Equipped with 11 color filters, MESSENGER’s eyes can see beyond what human vision can detect. In the false-color photograph, constructed from three different color-filtered images, younger craters—those no more than 500 million years old—reveal themselves with a faint bluish tinge. The craft has also spied many new “scarps,” or faults, extending hundreds of kilometers. Such a scarp runs vertically along the right edge of the image (bottom), which encompasses a horizontal extent of about 200 kilometers. Scarps probably formed when Mercury’s interior cooled and the planet shrunk, cracking the surface.

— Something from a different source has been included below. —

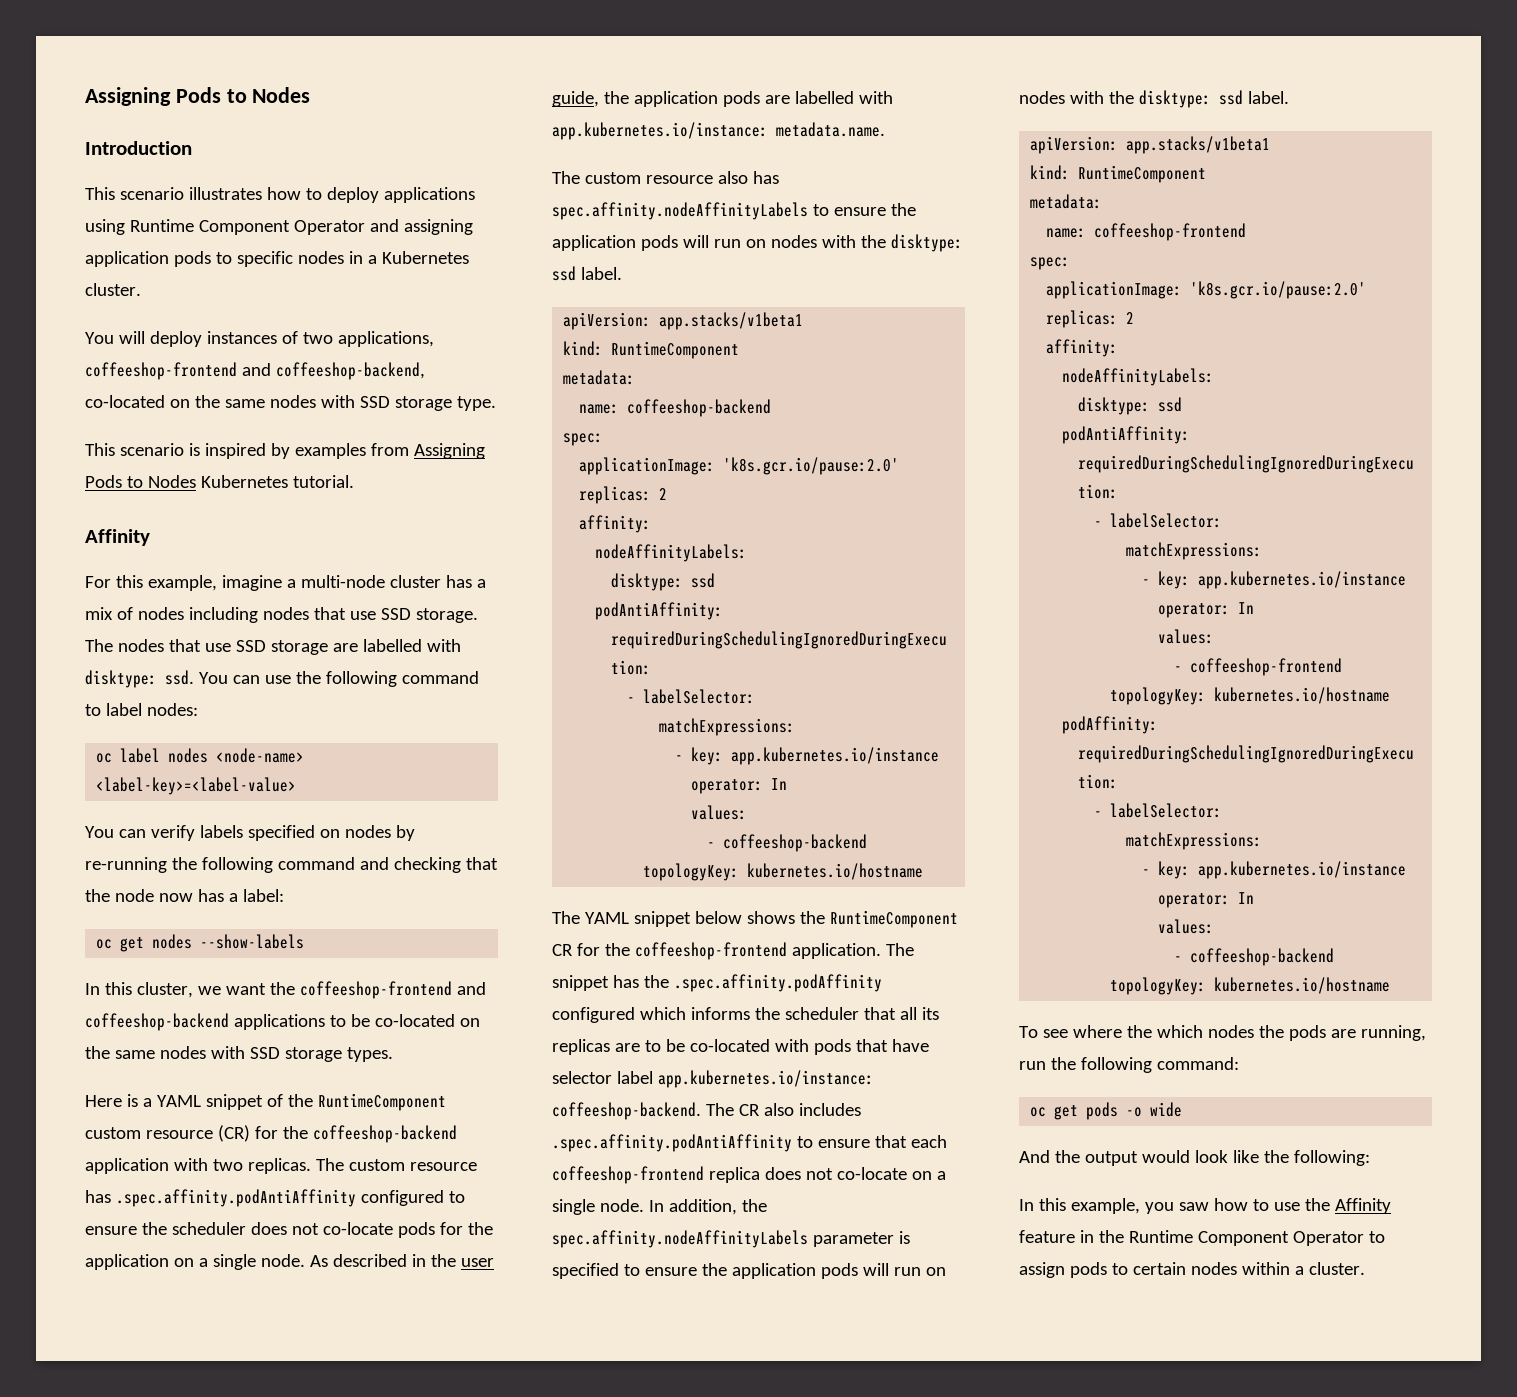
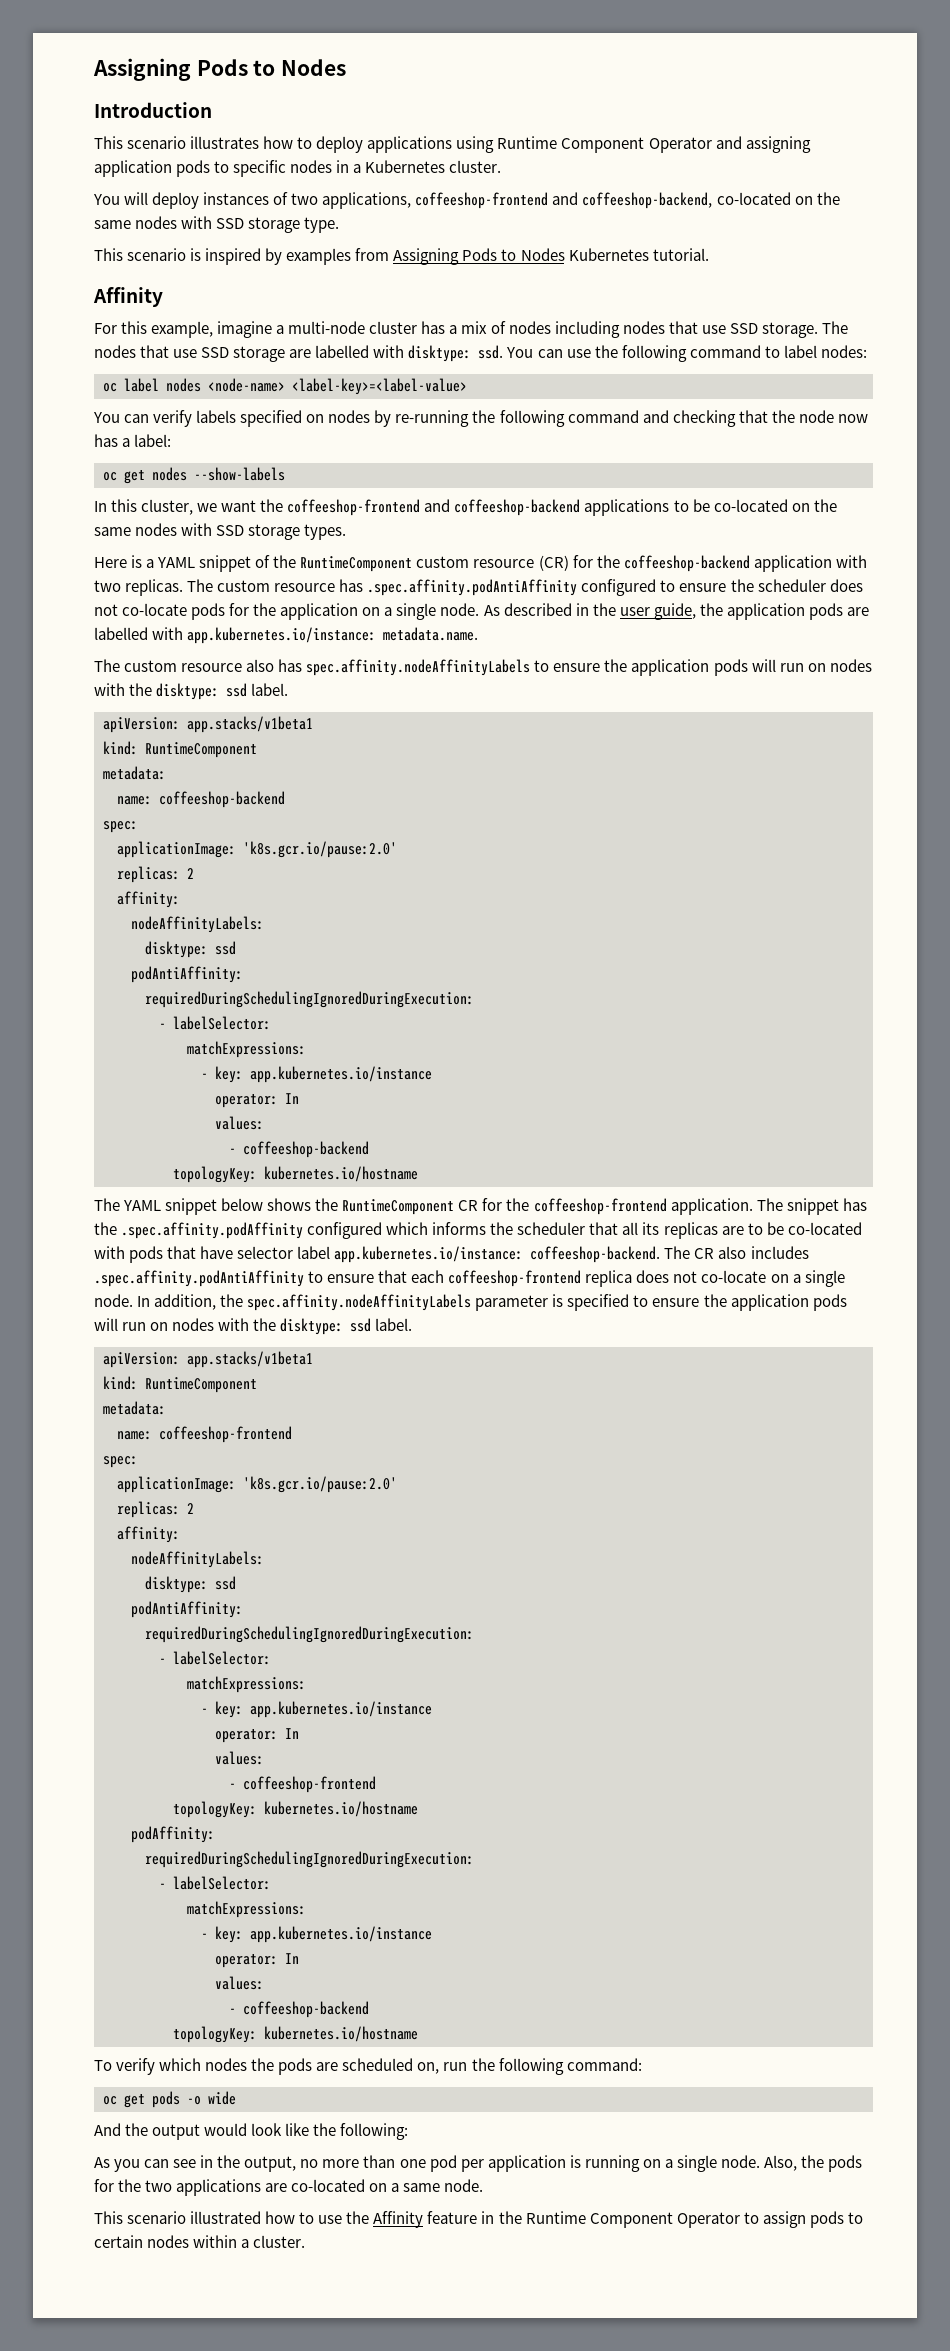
[1042,1025,1152,1038] see where the -> [116,2058,156,2075] verify
[1360,1025,1426,1041] running, -> [342,2058,440,2074] scheduled on,
[1019,1198,1209,1214] In this example, you saw -> [94,2155,863,2172] [94,2179,484,2196] [94,2211,262,2224] As you can see in the output, no more than one pod per application is running on a single node. Also, the pods for the two applications are co-located on a same node. // This scenario illustrated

MESSENGER—which stands for Mercury surface, space environment, geochemistry, and ranging—also determined that Mercury’s giant Caloris basin, among the biggest impact craters in the solar system, spans 1,500 kilometers—nearly one third of the planet’s diameter and 200 kilometers more than previous estimates. Inside the basin and unseen by Mariner 10 is a structure scientists are calling “the spider”—made of troughs radiating outward that probably mark the areas where the basin floor broke apart after its formation.

The craft will revisit Mercury this October and again in September 2009 before settling into an orbit around the planet in March 2011. It will continue to snap pictures and laser-map the topography, as well as take readings of the planet’s magnetosphere.